Material for this task section start
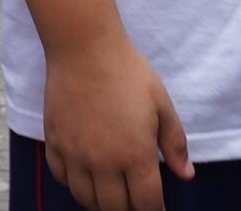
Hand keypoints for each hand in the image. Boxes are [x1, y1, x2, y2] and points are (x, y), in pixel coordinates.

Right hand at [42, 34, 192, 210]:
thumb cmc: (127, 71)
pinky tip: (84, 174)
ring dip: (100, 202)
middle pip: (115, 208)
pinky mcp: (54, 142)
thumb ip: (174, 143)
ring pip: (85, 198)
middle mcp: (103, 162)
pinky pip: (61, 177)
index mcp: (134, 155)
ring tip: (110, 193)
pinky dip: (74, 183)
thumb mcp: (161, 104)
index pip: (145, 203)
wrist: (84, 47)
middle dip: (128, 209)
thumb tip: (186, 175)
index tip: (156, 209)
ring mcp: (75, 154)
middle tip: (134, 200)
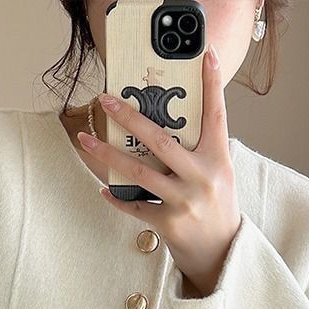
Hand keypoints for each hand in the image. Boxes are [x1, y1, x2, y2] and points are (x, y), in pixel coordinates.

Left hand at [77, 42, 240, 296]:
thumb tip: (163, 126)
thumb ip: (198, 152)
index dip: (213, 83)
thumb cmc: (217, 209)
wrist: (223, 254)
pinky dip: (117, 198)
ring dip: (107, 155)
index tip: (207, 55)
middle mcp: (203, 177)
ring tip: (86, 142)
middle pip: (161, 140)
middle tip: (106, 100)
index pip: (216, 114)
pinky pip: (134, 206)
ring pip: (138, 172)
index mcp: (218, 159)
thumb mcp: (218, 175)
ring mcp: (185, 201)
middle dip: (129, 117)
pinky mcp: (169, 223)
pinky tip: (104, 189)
Material for this task section end
Material for this task section start
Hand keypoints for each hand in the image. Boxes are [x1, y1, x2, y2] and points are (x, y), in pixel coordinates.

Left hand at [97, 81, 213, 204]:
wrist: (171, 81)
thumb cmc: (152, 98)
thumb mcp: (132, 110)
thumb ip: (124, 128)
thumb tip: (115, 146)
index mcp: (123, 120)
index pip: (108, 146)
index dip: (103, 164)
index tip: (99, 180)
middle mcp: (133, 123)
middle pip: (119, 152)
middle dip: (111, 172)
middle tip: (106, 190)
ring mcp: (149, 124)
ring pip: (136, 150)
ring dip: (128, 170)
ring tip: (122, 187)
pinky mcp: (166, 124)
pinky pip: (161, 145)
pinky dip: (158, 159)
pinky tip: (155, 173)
Material for this task section end
- [What you will do]:
Only those lines of the entries above that run from the line containing "thumb ip: (174, 143)" to the line containing "middle tip: (134, 200)", both included, should be transcribed exactly.

- [Answer]:
thumb ip: (174, 143)
ring pip: (85, 198)
middle mcp: (103, 162)
pinky pip: (61, 177)
index mcp: (134, 155)
ring tip: (110, 193)
pinky dip: (74, 183)
thumb mcp: (161, 104)
index pip: (145, 203)
wrist: (84, 47)
middle dip: (128, 209)
thumb tip: (186, 175)
index tip: (156, 209)
ring mcp: (75, 154)
middle tip: (134, 200)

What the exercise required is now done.